Nurse Sue Ann Duckett despised Aarfy, and that was another one of the numerous fetching traits about Nurse Duckett that Yossarian enjoyed. He enjoyed Nurse Sue Ann Duckett’s long white legs and supple, callipygous ass; he often neglected to remember that she was quite slim and fragile from the waist up and hurt her unintentionally in moments of passion when he hugged her too roughly. He loved her manner of sleepy acquiescence when they lay on the beach at dusk. He drew solace and sedation from her nearness. He had a crav- ing to touch her always, to remain always in physical communication. He liked to encircle her ankle loosely with his fingers as he played cards with Nately, Dunbar and Hungry Joe, to lightly and lovingly caress the downy skin of her fair, smooth thigh with the backs of his nails or, dreamily, sensuously, almost unconsciously, slide his proprietary, respectful hand up the shell-like ridge of her spine beneath the elastic strap of the top of the two-piece bathing suit she always wore to contain and cover her tiny, long-nippled breasts. He loved Nurse Duckett’s serene, flattered response, the sense of attachment to him she displayed proudly. HungryJoe had a craving to feel Nurse Duckett up, too, and was restrained more than once by Yossarian’s forbidding glower. Nurse Duckett flirted with Hungry Joe just to keep him in heat, and her round light-brown eyes glimmered with mischief every time Yossarian rapped her sharply with his elbow or fist to make her stop.

If you haven’t tried love as an escape from life’s harsh realities, you have my deepest sympathies. Unfortunately, there never were enough nurses to go around in Vietnam, and I sure as hell wasn’t willing to get my legs blown away to meet one. I’m sure there’s no better cure, but unfortunately, as shown by Nately’s dilemma, people like Milo and Cathcart can use that love to further entrap you:

For the first time in his life, Yossarian prayed. He got down on his knees and prayed to Nately not to volunteer to fly more than seventy missions after Chief White Halfoat did die of pneumonia in the hospital and Nately had applied for his job.
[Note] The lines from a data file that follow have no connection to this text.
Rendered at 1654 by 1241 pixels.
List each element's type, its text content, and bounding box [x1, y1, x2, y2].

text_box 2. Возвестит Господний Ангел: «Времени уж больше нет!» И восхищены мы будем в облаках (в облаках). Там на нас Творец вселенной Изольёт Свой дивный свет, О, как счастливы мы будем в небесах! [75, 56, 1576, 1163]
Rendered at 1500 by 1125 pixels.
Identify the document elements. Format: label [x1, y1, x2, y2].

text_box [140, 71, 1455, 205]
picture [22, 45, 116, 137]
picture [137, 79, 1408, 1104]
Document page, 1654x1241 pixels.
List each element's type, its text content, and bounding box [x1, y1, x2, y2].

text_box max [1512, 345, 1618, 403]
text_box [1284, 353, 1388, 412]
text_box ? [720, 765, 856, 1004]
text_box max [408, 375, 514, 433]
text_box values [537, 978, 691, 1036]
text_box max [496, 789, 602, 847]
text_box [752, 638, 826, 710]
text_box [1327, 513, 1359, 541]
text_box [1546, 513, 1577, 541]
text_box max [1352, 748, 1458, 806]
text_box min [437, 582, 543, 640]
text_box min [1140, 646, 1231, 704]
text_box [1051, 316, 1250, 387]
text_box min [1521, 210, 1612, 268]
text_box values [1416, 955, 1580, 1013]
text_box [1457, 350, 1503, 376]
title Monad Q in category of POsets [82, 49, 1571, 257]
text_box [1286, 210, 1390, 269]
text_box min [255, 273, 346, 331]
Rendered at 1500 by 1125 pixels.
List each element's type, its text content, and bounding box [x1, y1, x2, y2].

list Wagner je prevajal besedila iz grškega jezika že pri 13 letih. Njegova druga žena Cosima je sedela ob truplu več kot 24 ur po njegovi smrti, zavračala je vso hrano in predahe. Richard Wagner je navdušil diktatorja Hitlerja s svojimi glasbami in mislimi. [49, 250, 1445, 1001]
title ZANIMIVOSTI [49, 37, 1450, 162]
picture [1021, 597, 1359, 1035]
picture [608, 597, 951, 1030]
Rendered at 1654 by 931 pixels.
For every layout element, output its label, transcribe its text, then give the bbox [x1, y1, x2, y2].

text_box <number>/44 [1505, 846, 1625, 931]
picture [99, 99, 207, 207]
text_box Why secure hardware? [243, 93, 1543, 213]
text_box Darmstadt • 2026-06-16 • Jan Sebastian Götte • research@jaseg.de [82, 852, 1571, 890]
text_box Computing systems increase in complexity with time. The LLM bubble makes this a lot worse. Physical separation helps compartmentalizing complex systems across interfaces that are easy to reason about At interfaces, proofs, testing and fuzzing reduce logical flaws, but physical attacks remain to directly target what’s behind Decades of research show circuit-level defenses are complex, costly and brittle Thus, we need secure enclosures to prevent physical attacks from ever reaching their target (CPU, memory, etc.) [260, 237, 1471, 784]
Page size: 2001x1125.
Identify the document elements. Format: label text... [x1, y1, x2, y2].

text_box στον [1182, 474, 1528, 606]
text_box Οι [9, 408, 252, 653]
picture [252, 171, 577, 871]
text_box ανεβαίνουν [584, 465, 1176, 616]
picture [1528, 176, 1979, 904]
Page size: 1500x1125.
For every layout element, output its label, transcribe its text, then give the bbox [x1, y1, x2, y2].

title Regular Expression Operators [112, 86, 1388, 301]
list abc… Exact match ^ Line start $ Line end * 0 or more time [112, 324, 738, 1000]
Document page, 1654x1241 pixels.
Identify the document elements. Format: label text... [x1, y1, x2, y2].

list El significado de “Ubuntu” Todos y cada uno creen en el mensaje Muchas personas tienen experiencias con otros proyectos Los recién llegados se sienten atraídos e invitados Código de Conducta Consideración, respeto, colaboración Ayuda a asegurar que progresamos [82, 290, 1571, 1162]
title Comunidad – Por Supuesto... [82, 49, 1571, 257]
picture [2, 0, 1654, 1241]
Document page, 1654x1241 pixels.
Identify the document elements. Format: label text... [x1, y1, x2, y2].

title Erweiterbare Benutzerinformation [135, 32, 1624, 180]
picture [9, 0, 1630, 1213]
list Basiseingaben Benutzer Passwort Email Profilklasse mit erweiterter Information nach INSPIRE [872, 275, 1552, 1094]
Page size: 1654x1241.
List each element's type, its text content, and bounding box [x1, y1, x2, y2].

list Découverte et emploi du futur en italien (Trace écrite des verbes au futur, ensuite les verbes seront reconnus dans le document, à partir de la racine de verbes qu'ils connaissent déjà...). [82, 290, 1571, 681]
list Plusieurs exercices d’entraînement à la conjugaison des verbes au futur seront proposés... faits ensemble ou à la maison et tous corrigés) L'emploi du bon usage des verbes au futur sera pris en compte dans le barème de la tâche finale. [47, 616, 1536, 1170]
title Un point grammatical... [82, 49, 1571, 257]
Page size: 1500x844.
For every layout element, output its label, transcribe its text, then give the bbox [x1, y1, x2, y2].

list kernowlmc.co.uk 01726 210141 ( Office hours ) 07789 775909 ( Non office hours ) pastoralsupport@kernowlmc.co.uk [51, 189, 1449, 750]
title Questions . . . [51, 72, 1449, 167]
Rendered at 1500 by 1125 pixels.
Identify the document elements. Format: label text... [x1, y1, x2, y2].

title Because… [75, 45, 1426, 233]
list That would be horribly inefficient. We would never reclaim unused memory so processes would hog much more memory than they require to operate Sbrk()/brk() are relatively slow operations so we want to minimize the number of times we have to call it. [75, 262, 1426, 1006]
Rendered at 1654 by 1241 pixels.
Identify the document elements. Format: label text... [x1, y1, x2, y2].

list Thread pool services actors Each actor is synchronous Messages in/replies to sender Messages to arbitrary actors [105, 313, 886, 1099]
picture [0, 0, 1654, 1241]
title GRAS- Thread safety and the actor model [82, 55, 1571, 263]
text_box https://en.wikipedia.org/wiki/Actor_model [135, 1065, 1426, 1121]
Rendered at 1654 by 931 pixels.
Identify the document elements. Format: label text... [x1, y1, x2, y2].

But Nately just wouldn’t listen.

“I’ve got to fly more missions,” Nately insisted lamely with a crooked smile. “Otherwise they’ll send me home.”

“So?”

“I don’t want to go home until I can take her back with me.”

“She means that much to you?”

Nately nodded dejectedly. “I might never see her again.”

“Then get yourself grounded,” Yossarian urged. “You’ve finished your missions and you don’t need the flight pay. Why don’t you ask for Chief White Halfoat’s job, if you can stand working for Captain Black?”

Nately shook his head, his cheeks darkening with shy and regretful mortification. “They won’t give it to me. I spoke to Colonel Korn, and he told me I’d have to fly more missions or be sent home.”

Of course, Natley’s love in the end leads directly to his death, offering further proof, if you really needed it, that even love can’t save you from the selfishness and greed driving our world.

One could conjecture, though, that Nately’s love, or at least his martyrdom for love, in the end does trump Milo’s and Cathcart’s greed, but it demands the sacrifice of more than Nately to do so.